BEGIN SUPPLIED RECORDS

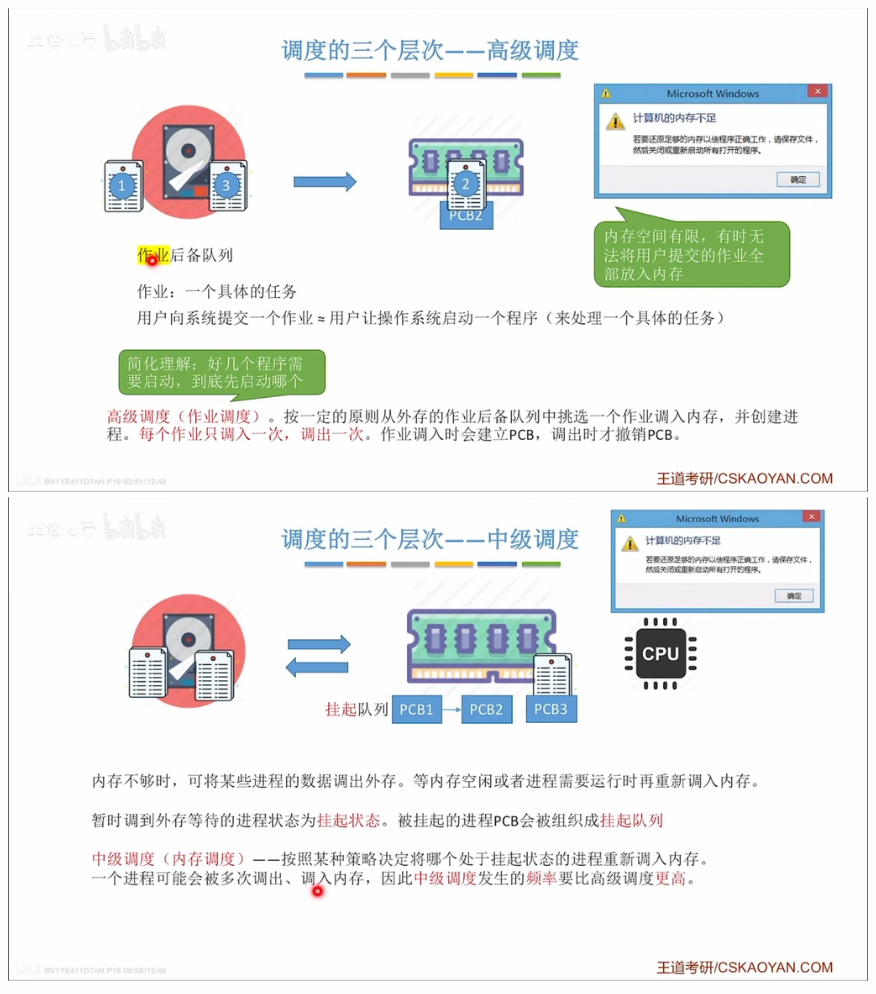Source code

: ![](./../../public/assets/os/32612d79539140b7bc4d44bd7853f452.webp) ![](./../../public/assets/os/bd06f5614e7a4034b095750a718b8ac4.webp)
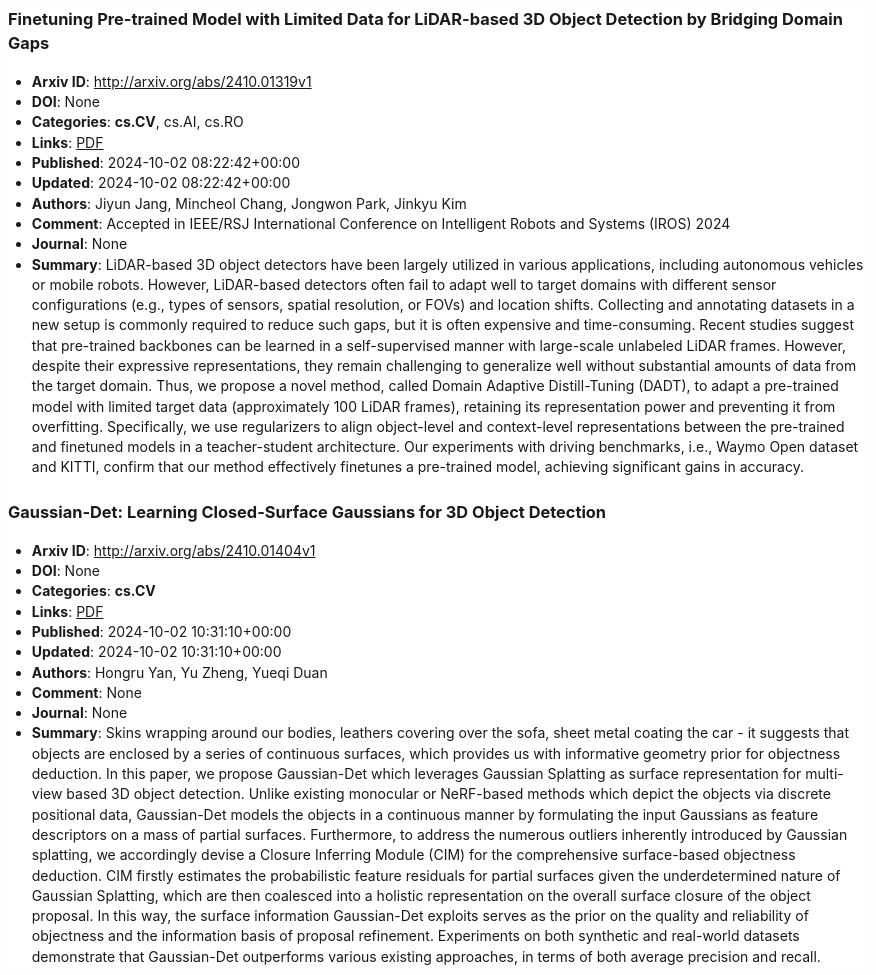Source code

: 

### Finetuning Pre-trained Model with Limited Data for LiDAR-based 3D Object Detection by Bridging Domain Gaps
- **Arxiv ID**: http://arxiv.org/abs/2410.01319v1
- **DOI**: None
- **Categories**: **cs.CV**, cs.AI, cs.RO
- **Links**: [PDF](http://arxiv.org/pdf/2410.01319v1)
- **Published**: 2024-10-02 08:22:42+00:00
- **Updated**: 2024-10-02 08:22:42+00:00
- **Authors**: Jiyun Jang, Mincheol Chang, Jongwon Park, Jinkyu Kim
- **Comment**: Accepted in IEEE/RSJ International Conference on Intelligent Robots
  and Systems (IROS) 2024
- **Journal**: None
- **Summary**: LiDAR-based 3D object detectors have been largely utilized in various applications, including autonomous vehicles or mobile robots. However, LiDAR-based detectors often fail to adapt well to target domains with different sensor configurations (e.g., types of sensors, spatial resolution, or FOVs) and location shifts. Collecting and annotating datasets in a new setup is commonly required to reduce such gaps, but it is often expensive and time-consuming. Recent studies suggest that pre-trained backbones can be learned in a self-supervised manner with large-scale unlabeled LiDAR frames. However, despite their expressive representations, they remain challenging to generalize well without substantial amounts of data from the target domain. Thus, we propose a novel method, called Domain Adaptive Distill-Tuning (DADT), to adapt a pre-trained model with limited target data (approximately 100 LiDAR frames), retaining its representation power and preventing it from overfitting. Specifically, we use regularizers to align object-level and context-level representations between the pre-trained and finetuned models in a teacher-student architecture. Our experiments with driving benchmarks, i.e., Waymo Open dataset and KITTI, confirm that our method effectively finetunes a pre-trained model, achieving significant gains in accuracy.



### Gaussian-Det: Learning Closed-Surface Gaussians for 3D Object Detection
- **Arxiv ID**: http://arxiv.org/abs/2410.01404v1
- **DOI**: None
- **Categories**: **cs.CV**
- **Links**: [PDF](http://arxiv.org/pdf/2410.01404v1)
- **Published**: 2024-10-02 10:31:10+00:00
- **Updated**: 2024-10-02 10:31:10+00:00
- **Authors**: Hongru Yan, Yu Zheng, Yueqi Duan
- **Comment**: None
- **Journal**: None
- **Summary**: Skins wrapping around our bodies, leathers covering over the sofa, sheet metal coating the car - it suggests that objects are enclosed by a series of continuous surfaces, which provides us with informative geometry prior for objectness deduction. In this paper, we propose Gaussian-Det which leverages Gaussian Splatting as surface representation for multi-view based 3D object detection. Unlike existing monocular or NeRF-based methods which depict the objects via discrete positional data, Gaussian-Det models the objects in a continuous manner by formulating the input Gaussians as feature descriptors on a mass of partial surfaces. Furthermore, to address the numerous outliers inherently introduced by Gaussian splatting, we accordingly devise a Closure Inferring Module (CIM) for the comprehensive surface-based objectness deduction. CIM firstly estimates the probabilistic feature residuals for partial surfaces given the underdetermined nature of Gaussian Splatting, which are then coalesced into a holistic representation on the overall surface closure of the object proposal. In this way, the surface information Gaussian-Det exploits serves as the prior on the quality and reliability of objectness and the information basis of proposal refinement. Experiments on both synthetic and real-world datasets demonstrate that Gaussian-Det outperforms various existing approaches, in terms of both average precision and recall.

END SUPPLIED RECORDS

Copy each line holding the word "Comment" from the listing above.

- **Comment**: Accepted in IEEE/RSJ International Conference on Intelligent Robots
- **Comment**: None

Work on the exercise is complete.